EXTRAIT CHOISI:
---+---

On avait quitté les Études pour piano de Fabien Touchard sur la quatrième, interprétée avec brio par Philippe Hattat. C’est ce même pianiste qui se voit confier la cinquième, « En suspens », composée en 2012 et dédiée à György Ligeti.

 

 

Entamée sur un motif minimaliste, l’étude s’ouvre bientôt

  • à la résonance,
  • à la complémentarité des registres,
  • à la complexité du son
    • (net,
    • irisé,
    • étouffé,
    • silencieux,
    • in fine transformé pour imiter un clavecin)

 en creusant la veine

  • de l’itération,
  • du statisme, donc
  • de l’attente (suspension et suspense se rejoignent) et
  • du contraste.

Les touchers

  • délicat,
  • brutal,
  • profond,
  • percussif et
  • ciselé

 de Philippe Hattat font merveille dans cette atmosphère planante qui se prolonge au disque par onze secondes de silence… et plaira sûrement à un Nicolas Horvath !

---+---

SECTION DES DONNÉES:
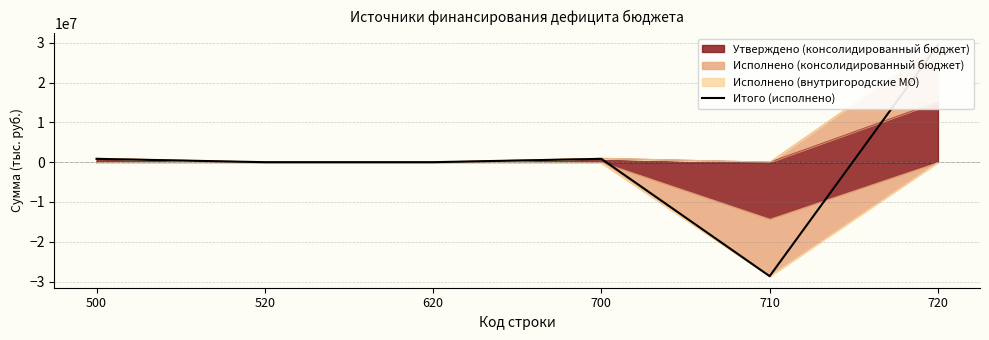

The chart shows a value of -16684427.6 at 710. True or false?

False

---+---

CONSIGNE:
Retranscrivez sans rien changer le passage de l'extrait choisi situé entre « On avait quitté » et « à György Ligeti. », ces deux bornes comprises.

TRAVAIL RÉALISÉ:
On avait quitté les Études pour piano de Fabien Touchard sur la quatrième, interprétée avec brio par Philippe Hattat. C’est ce même pianiste qui se voit confier la cinquième, « En suspens », composée en 2012 et dédiée à György Ligeti.